Overeating Resembles Drug Addiction
> 10/24/2008 3:22:12 PM

Descriptions of overeaters as “food addicts” should no longer be treated as metaphor. A new study examining the patterns of compulsive consumption and its aftermath among the obese demonstrates that those trends eerily mirror the neurolgoical and behavioral patterns observed in drug addicts. This train of thought has been tested in several studies stretching over the last 8-10 years, but the newest findings may be the most convincing. 

A study performed at the Oregon Research Institute examined the real-time brain scans of female subjects separated by body weight indexes. The women viewed photos of sweet, calorie-rich milkshakes before being allowed to consume either said shakes or neutral placebo solutions. Results surprised researchers: activity in the pleasure centers of brains exposed to the initial photograph corresponded very closely to the body weight of the subject. Heavier women drew greater pleasure from the thought of the milkshake, but when they actually tasted it the trend reversed as their satisfaction levels were markedly lower than those of their healthier counterparts.   
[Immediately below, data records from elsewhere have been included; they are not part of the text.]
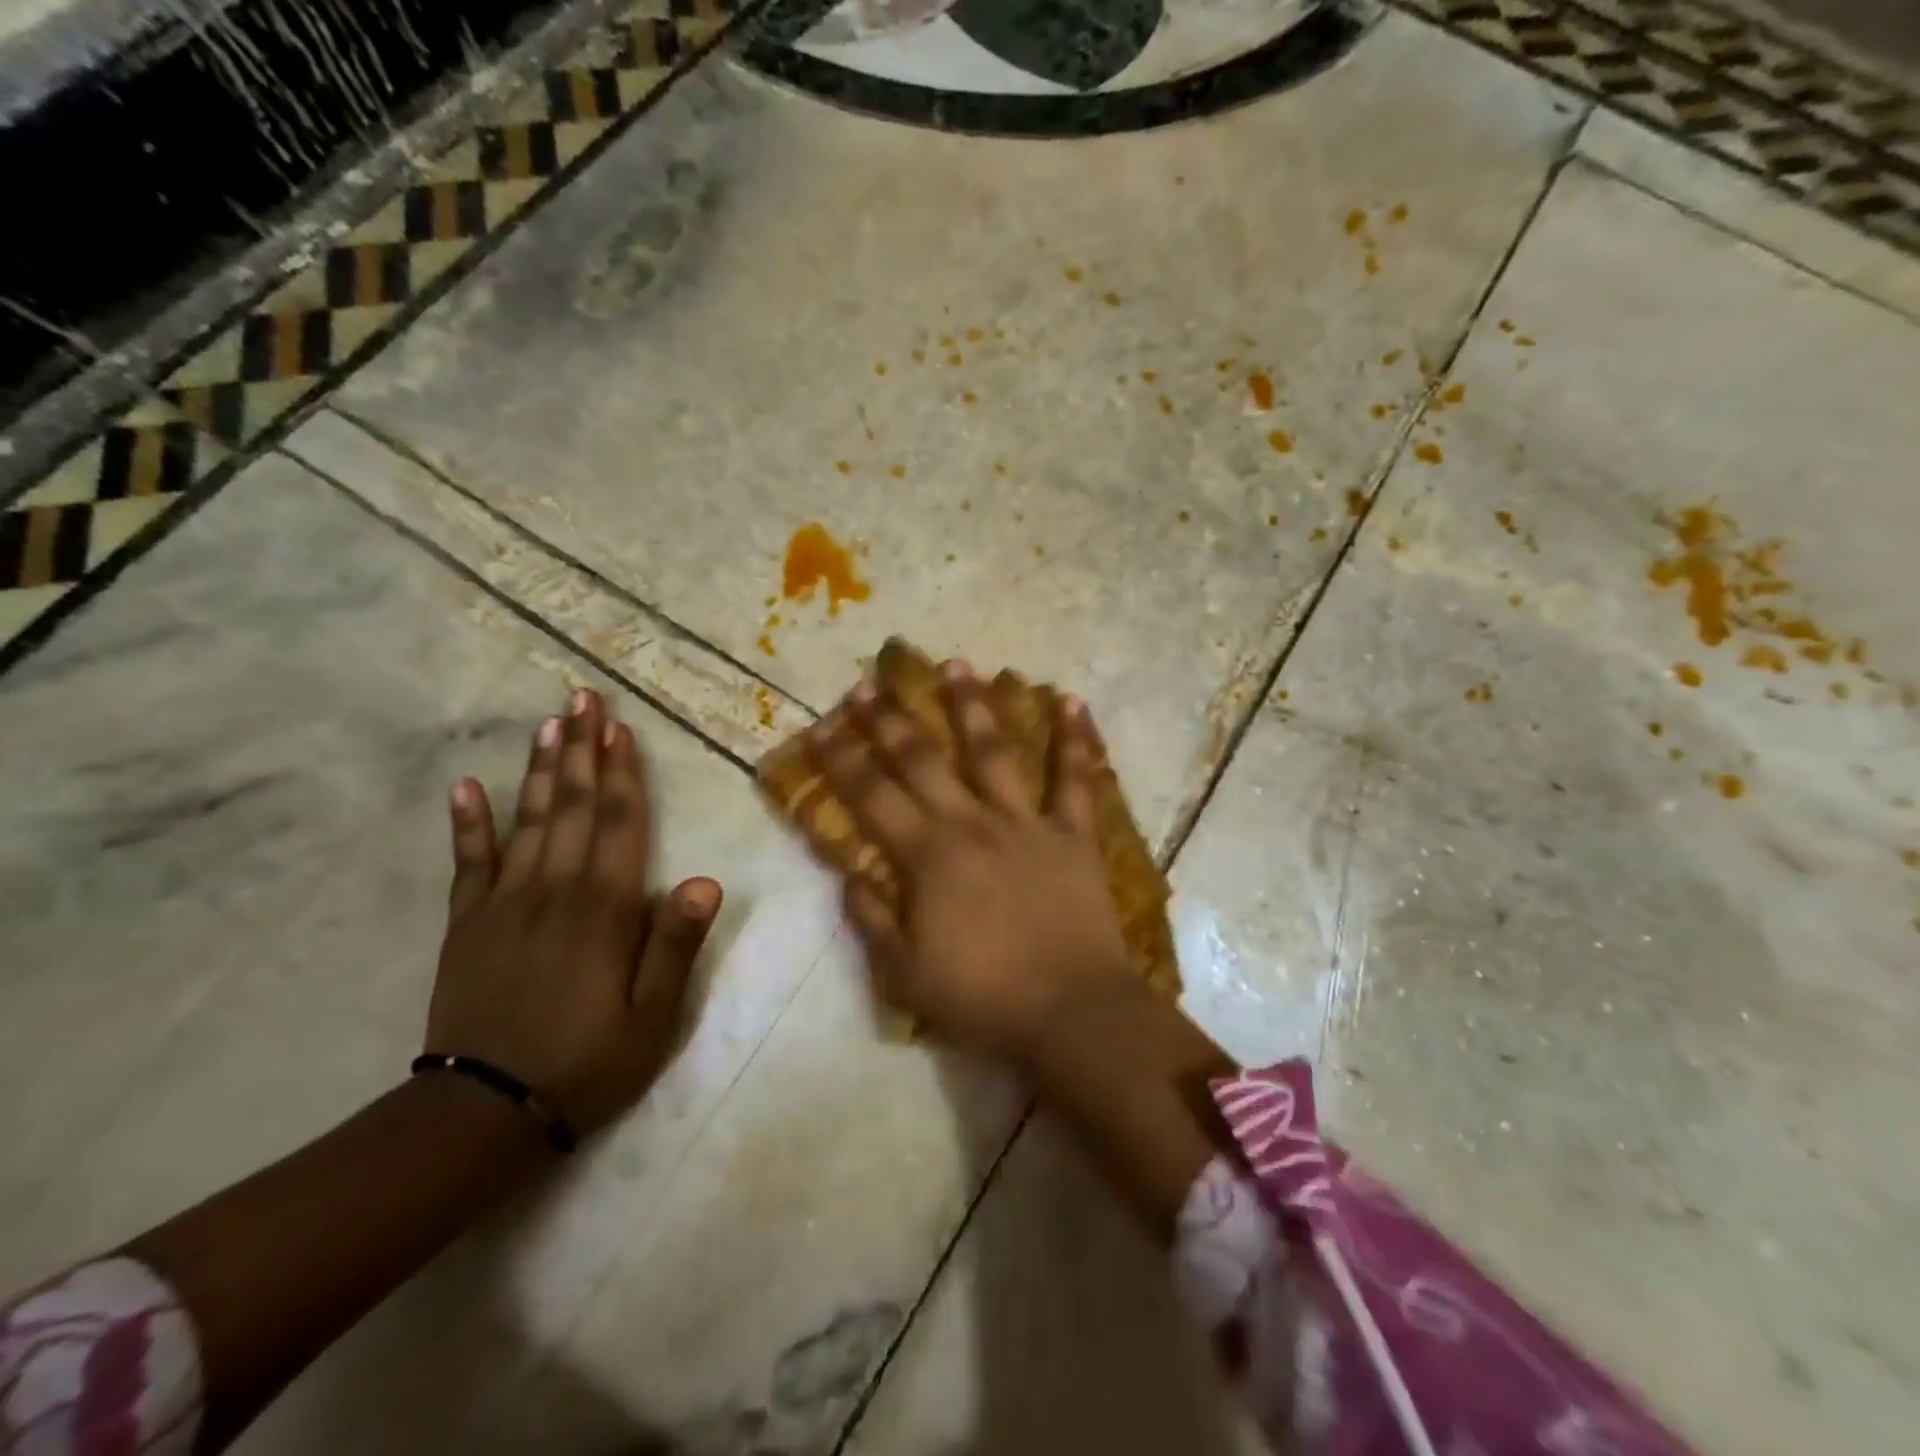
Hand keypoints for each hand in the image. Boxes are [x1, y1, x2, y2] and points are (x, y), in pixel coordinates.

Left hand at [426, 689, 720, 1135]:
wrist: (483, 1113)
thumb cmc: (585, 1062)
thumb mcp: (652, 1017)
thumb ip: (675, 945)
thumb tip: (705, 880)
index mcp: (604, 908)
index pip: (619, 823)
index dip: (622, 772)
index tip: (620, 727)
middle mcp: (554, 890)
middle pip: (571, 805)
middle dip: (580, 748)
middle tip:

The most common response to this lack of fulfillment is, unfortunately, to continue eating. As the cycle continues, subjects actually draw decreasing degrees of pleasure from the act of eating. While one might think that obese individuals simply enjoy eating more, the opposite appears to be true. They overeat to compensate for the fact that the food they expect to satisfy them does not. And so the rewards circuit so central to drug addiction operates in a near-identical fashion among the dangerously overweight. Like an addict perpetually trying to match his or her first “high” with increasing doses of the drug in question, the overeater chooses to counteract diminishing returns by eating more even though the food does not bring them the sense of satisfaction they crave. This pattern leads to deep addiction and possible overdose among drug users. For overeaters it facilitates obesity and its attendant health problems. The act of chasing satisfaction where it can’t be found only makes behaviors more extreme. 

Binge eating, which occurs in nearly 1 in 3 obese individuals, resembles the addiction model even more directly. The role of pleasure hormone dopamine in prompting sessions of overeating has been established – working on the initial expectation of pleasure, the “food addict,” an individual whose dopamine response system is probably inefficient by design, becomes irrationally compelled to continue eating. And the foods in question do not, for the most part, come from the produce aisle. Genetically inherited metabolic rates obviously play a part in determining body weight. But the most salient fact to be drawn from this study is that those whose dopamine systems derive less pleasure from the act of eating are usually heavier. It’s most positive conclusion: overeaters can benefit from the same kind of treatments offered to drug addicts. Unfortunately, abstinence is the most effective policy. The longer affected subjects stay away from rich foods, the less intense their cravings become. This is for the best, because milkshakes never truly satisfied in the first place.